The histological analysis also presented small fractures and rounding in the bone grooving caused by implants only in the IR condition. Considering the time healing in both specimens (9M and IR), after surgical procedure, some fractures and fragments were produced and those aspects were not presented after 9 months due to healing time. Removal torque caused little fracture and smooth on the peri-implant bone grooves just after the installation procedure (IR); however, none considerable damage or alteration compromised the bone healing. As at 9M specimens, the bone grooving presented clear contours, without rounding or fractures, demonstrating that removal torque is not a factor of dental implant failure. Even though some bone fragments were presented in the last third (apical) just in the IR procedure, it also did not compromise the bone healing.

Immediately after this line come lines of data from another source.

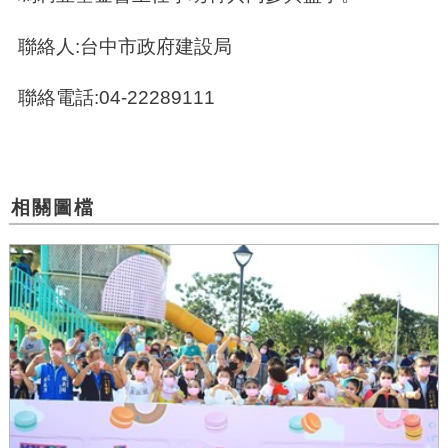
聯絡人:台中市政府建設局
聯絡電話:04-22289111
相關圖檔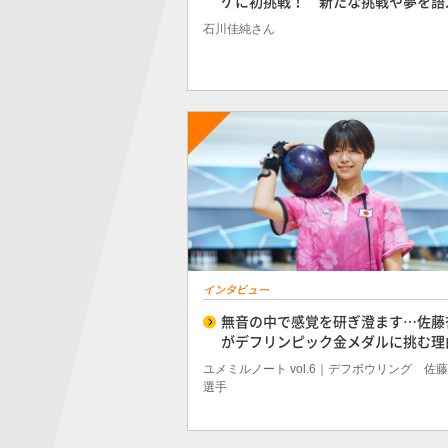
ケに初挑戦！ 新たな挑戦や夢を語..
石川佳純さん
インタビュー
無音の中で感覚を研ぎ澄ます…佐藤
がデフリンピック金メダルに挑む理
ユメミルノート vol.6｜デフボウリング 佐
選手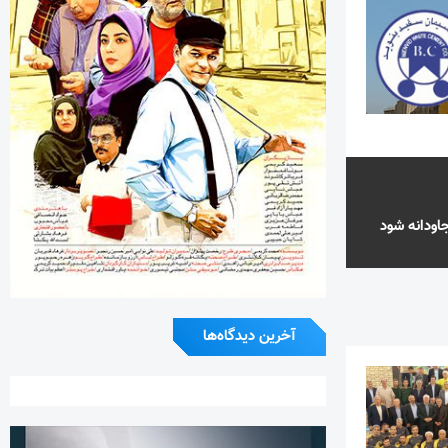
اودانه شود
آخرین دیدگاه‌ها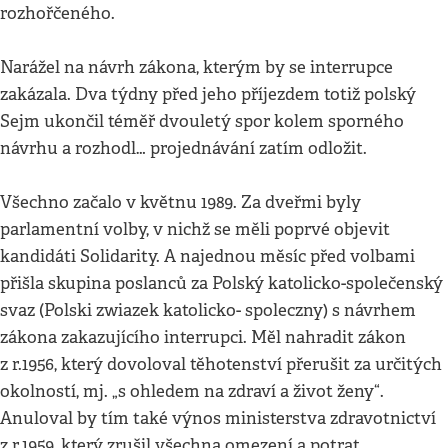
rozhořčeného.
Narážel na návrh zákona, kterým by se interrupce
zakázala. Dva týdny před jeho příjezdem totiž polský
Sejm ukončil téměř dvouletý spor kolem sporného
návrhu a rozhodl… projednávání zatím odložit.
Všechno začalo v květnu 1989. Za dveřmi byly
parlamentní volby, v nichž se měli poprvé objevit
kandidáti Solidarity. A najednou měsíc před volbami
přišla skupina poslanců za Polský katolicko-společenský
svaz (Polski zwiazek katolicko- spoleczny) s návrhem
zákona zakazujícího interrupci. Měl nahradit zákon
z r.1956, který dovoloval těhotenství přerušit za určitých
okolností, mj. „s ohledem na zdraví a život ženy“.
Anuloval by tím také výnos ministerstva zdravotnictví
z r.1959, který zrušil všechna omezení a potrat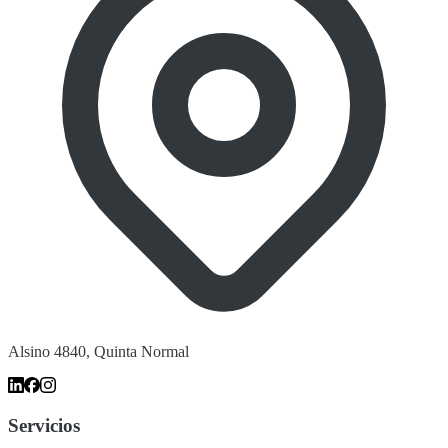
Alsino 4840, Quinta Normal
Servicios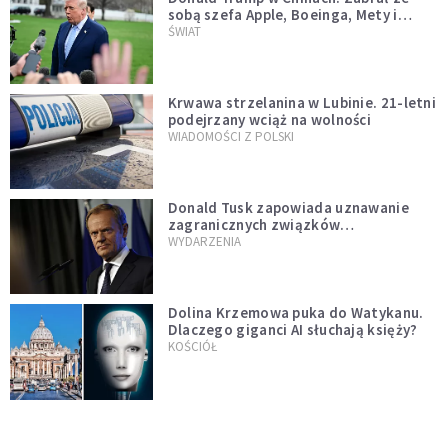
sobą szefa Apple, Boeinga, Mety i
Muska
ŚWIAT
Krwawa strzelanina w Lubinie. 21-letni
podejrzany wciąż na wolności
WIADOMOŚCI Z POLSKI
Donald Tusk zapowiada uznawanie
zagranicznych związków
jednopłciowych. "Państwo oblało ten
WYDARZENIA
test"
Dolina Krzemowa puka do Watykanu.
Dlaczego giganci AI słuchają księży?
KOŚCIÓŁ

According to Christenson R.H. [24], the bone structure, metabolism, and regulation are reflected by markers of resorption, formation, and/or turnover. Among the markers of bone resorption is the type 1 collagen degradation and maker of bone formation: Osteocalcin. Bone formation markers derive from the osteoblastic activity, formed during the different stages of osteoblasts proliferation, differentiation, and osteoid synthesis [6, 5153], namely the bone osteocalcin, alkaline phosphatase, and other makers. Osteocalcin is expressed during mineralization by osteoblastic cells. [24, 5456]. Those evidences supported us to analyze the expression of bone extreme activities: resorption (collagen I) and formation (osteocalcin). Our immunohistochemistry results expressed the bone repair because it showed higher expression of osteocalcin at the 9M specimens. Since the titanium implants were fixed for 9 months, peri-implant bone was submitted to masticatory tension [23] and that causes bone activity, stimulating osteocalcin expression, because it occurs during mineralization. Notwithstanding, collagen I expression did not show statistical difference between both experimental conditions, in spite of all numerical values were higher to IR experiment. It can also be explained by the healing time evaluated. Immediate implant removal caused histological evidence but has no time enough to express changes in the expression of collagen type I. The healing time was not extended because immediate removal represents a clinical situation in titanium implant procedures, when failure is detected just after its installation. The higher numerical values of collagen I expression to IR experiment condition indicate more protein activity than 9M. It also represents no removal torque influence in the healing process leading to the understanding that this does not hinder the immediate installation of a new implant in the same socket.

Conclusion

Implant removal torque should be higher to remove implants with long-time installation than implants removed immediately after installation. Although, removal torque causes microscopical fractures and smooth on the peri-implant bone grooves, it does not compromised the bone healing.